The rare Rice’s whale spends its entire life in the Gulf of Mexico, where scientists say the species is confined to a small stretch of water and remains vulnerable to a range of human-caused pressures. On Tuesday, the Endangered Species Committee granted a seldom-used request for an exemption from protections in a case tied to national security arguments from Defense Secretary Pete Hegseth as the Trump administration sought to expand oil and gas drilling. Conservation groups and researchers said the decision could increase threats to Rice’s whales and other imperiled Gulf species.
Rice’s whales are recognized as a distinct species in 2021 and are described as the only whale species that lives year-round in the Gulf of Mexico. Scientists said fewer than 100 animals survive there and possibly fewer than 50, and they are typically found in the northeastern part of the Gulf in waters 100 to 400 meters deep. Researchers also said the animals’ foraging habits can leave them exposed: they dive to the gulf floor during the day for fatty fish, then rest close to the surface at night.
Jeremy Kiszka, a biological sciences professor at Florida International University, said Rice’s whales “quite [are] living on the edge” because they depend on a specialized diet and inhabit a place that is not easy for them to survive. Kiszka said the whales undertake strenuous dives for silver-rag driftfish, and that this food source could be affected by more drilling and other changes in the gulf. He also said the whales are vulnerable to vessel strikes at night.
Scientists said oil and gas activity could add additional strain through noise and climate impacts. Kiszka said noise could disrupt the whales’ foraging behavior, while increased global warming—linked to burning fossil fuels including oil and gas—could change where prey fish live. He also pointed to pollution, saying a significant portion of an already small Rice’s whale population was believed to have been killed by the 2010 Deepwater Horizon oil spill. “What we see today is just a species … that is unlucky in many ways: small home, specialized diet and living in a place that is not easy in the first place,” Kiszka said.
Letise LaFeir, chief of conservation and stewardship at the New England Aquarium, said many climate change impacts are “baked in,” meaning they will persist even if fossil fuels were eliminated today. She said, however, the Trump administration’s drilling proposal “is just compounding the immediate risks locally and the longer-term risks.” LaFeir also said the ocean’s connectivity means changes in one area can have implications across the waters where species migrate and interact.
While a government filing specifically mentioned Rice’s whales, scientists said other threatened and endangered animals could face additional risks from oil spills and other dangers.
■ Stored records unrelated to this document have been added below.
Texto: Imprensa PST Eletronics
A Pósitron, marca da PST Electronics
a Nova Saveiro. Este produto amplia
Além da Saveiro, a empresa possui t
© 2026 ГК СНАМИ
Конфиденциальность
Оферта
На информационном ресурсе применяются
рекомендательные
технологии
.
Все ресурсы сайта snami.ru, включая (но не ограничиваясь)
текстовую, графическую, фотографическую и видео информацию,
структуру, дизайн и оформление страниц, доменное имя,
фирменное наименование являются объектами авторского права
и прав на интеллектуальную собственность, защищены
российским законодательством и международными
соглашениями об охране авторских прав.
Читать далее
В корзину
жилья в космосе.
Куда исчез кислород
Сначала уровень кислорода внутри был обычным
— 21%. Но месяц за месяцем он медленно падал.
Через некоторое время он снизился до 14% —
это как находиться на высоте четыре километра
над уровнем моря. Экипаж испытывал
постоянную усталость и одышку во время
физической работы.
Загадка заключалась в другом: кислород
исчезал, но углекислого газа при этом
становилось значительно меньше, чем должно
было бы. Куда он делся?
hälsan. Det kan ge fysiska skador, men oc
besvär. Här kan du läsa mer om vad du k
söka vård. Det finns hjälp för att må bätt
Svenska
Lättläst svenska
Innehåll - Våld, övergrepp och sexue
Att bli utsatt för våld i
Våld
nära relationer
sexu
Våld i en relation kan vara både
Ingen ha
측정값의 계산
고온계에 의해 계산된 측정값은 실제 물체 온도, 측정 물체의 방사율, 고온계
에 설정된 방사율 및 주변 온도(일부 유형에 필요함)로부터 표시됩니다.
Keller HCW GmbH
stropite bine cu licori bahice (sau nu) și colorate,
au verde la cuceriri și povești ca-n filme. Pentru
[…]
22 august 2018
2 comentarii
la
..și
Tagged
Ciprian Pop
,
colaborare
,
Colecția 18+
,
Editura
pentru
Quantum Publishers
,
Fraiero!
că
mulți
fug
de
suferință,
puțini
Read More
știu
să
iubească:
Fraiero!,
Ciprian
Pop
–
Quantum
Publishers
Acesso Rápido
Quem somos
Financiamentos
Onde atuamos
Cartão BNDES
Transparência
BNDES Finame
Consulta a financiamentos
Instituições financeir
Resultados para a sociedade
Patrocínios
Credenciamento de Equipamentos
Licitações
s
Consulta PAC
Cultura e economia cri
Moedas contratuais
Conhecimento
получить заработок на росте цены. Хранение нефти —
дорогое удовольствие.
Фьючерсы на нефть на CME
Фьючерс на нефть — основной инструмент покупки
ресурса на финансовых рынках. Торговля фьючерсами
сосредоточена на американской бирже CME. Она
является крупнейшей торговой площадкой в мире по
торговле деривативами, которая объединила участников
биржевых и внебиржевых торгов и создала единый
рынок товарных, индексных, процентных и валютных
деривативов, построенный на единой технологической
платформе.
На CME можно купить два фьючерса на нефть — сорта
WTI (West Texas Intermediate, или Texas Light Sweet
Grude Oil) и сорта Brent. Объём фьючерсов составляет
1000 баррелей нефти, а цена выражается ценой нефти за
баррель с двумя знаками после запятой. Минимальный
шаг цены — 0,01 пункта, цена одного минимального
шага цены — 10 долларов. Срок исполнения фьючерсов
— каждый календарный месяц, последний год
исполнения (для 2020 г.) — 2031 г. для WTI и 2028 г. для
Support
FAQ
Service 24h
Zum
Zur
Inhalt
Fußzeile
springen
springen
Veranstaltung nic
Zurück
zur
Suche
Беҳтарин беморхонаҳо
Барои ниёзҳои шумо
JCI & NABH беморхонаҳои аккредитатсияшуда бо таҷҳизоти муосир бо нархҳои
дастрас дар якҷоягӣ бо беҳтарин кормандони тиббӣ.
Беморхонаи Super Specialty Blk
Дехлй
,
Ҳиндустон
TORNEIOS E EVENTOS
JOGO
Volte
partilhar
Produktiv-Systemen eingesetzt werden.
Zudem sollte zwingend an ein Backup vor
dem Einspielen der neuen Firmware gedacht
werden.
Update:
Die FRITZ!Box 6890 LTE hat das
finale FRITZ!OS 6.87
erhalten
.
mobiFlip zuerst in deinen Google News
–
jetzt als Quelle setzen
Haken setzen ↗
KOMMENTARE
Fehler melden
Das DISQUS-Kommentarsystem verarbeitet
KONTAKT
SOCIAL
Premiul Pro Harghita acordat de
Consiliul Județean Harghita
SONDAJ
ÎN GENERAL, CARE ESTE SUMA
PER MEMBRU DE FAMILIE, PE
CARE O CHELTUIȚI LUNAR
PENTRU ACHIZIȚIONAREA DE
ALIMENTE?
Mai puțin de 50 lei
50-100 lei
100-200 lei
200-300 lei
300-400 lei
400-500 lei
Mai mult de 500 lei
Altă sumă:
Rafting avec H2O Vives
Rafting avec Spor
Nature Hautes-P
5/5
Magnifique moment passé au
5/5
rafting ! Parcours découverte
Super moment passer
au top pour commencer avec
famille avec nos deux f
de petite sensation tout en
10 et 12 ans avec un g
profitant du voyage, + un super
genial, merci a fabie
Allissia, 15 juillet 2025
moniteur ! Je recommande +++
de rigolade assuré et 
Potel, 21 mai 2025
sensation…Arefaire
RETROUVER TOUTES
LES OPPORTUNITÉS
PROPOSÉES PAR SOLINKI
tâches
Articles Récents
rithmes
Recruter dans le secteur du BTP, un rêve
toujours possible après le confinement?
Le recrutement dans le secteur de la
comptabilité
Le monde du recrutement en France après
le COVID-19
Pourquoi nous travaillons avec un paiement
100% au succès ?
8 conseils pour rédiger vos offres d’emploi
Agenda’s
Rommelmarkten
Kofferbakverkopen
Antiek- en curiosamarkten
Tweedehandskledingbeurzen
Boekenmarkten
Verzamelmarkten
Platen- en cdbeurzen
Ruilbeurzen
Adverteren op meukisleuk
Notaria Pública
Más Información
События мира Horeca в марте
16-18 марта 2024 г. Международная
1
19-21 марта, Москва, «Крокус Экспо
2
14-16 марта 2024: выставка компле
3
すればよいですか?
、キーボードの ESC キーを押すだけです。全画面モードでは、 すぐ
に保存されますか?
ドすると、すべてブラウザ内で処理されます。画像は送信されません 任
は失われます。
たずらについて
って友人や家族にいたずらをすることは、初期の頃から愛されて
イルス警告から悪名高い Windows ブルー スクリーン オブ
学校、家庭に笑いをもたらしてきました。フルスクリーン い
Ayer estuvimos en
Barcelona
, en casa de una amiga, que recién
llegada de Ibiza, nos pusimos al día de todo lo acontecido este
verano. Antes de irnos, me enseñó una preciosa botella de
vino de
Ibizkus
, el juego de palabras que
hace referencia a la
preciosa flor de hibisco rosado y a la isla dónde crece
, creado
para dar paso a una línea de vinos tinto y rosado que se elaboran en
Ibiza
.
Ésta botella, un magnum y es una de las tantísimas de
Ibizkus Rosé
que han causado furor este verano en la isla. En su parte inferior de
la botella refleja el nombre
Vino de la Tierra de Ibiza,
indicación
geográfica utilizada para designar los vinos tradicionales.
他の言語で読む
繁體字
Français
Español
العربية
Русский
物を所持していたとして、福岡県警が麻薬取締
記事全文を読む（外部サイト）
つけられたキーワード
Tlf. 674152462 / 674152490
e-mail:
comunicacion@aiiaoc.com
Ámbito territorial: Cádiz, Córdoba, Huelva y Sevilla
LaFeir said hundreds of sea turtles—including endangered Kemp’s Ridley and loggerheads—are rescued and rehabilitated each year before they are released into the Atlantic Ocean and swim for nesting grounds in the Gulf.
Michael Jasny, director of the Natural Resources Defense Council’s marine mammal protection project, said the consequences could extend well beyond one species. “It’s … sea turtles, it’s manatees, it’s whooping cranes, it’s various seabirds, it’s Rice’s whales, it’s sperm whales, it is endangered corals,” he said. Jasny added that it is “every endangered or threatened species in the Gulf of Mexico.”
The exemption mechanism at the center of the decision is sometimes referred to as the “God Squad.” It was established in 1978 to allow projects to be exempted from Endangered Species Act protections if a cost-benefit analysis concluded it was the only way to achieve net economic benefits in the national or regional interest. The committee is seven members, led by the secretary of the Interior, with five other federal officials, while affected states get one shared vote, and five votes are required for an exemption.
Before Tuesday, the committee had issued exemptions only twice, according to the report. One was for construction of a dam on a segment of the Platte River considered critical habitat for whooping cranes, but a negotiated settlement produced significant protections that led to overall ecosystem improvements. The second was for logging in northern spotted owl habitat, but the request was withdrawn after environmental groups sued, arguing the committee’s decision was political and violated legal procedures.
Jasny said he fears the Trump administration wants to remove “rigorous scrutiny” of future exemptions, and “turn this … into a thing that could be invoked at any time, almost for any purpose.” He said, “If it can be done for drilling in the Gulf, you know no species is safe,” adding: “If you can declare an emergency to just kill sea turtles and manatees and whales in the Gulf, you know no species is safe.”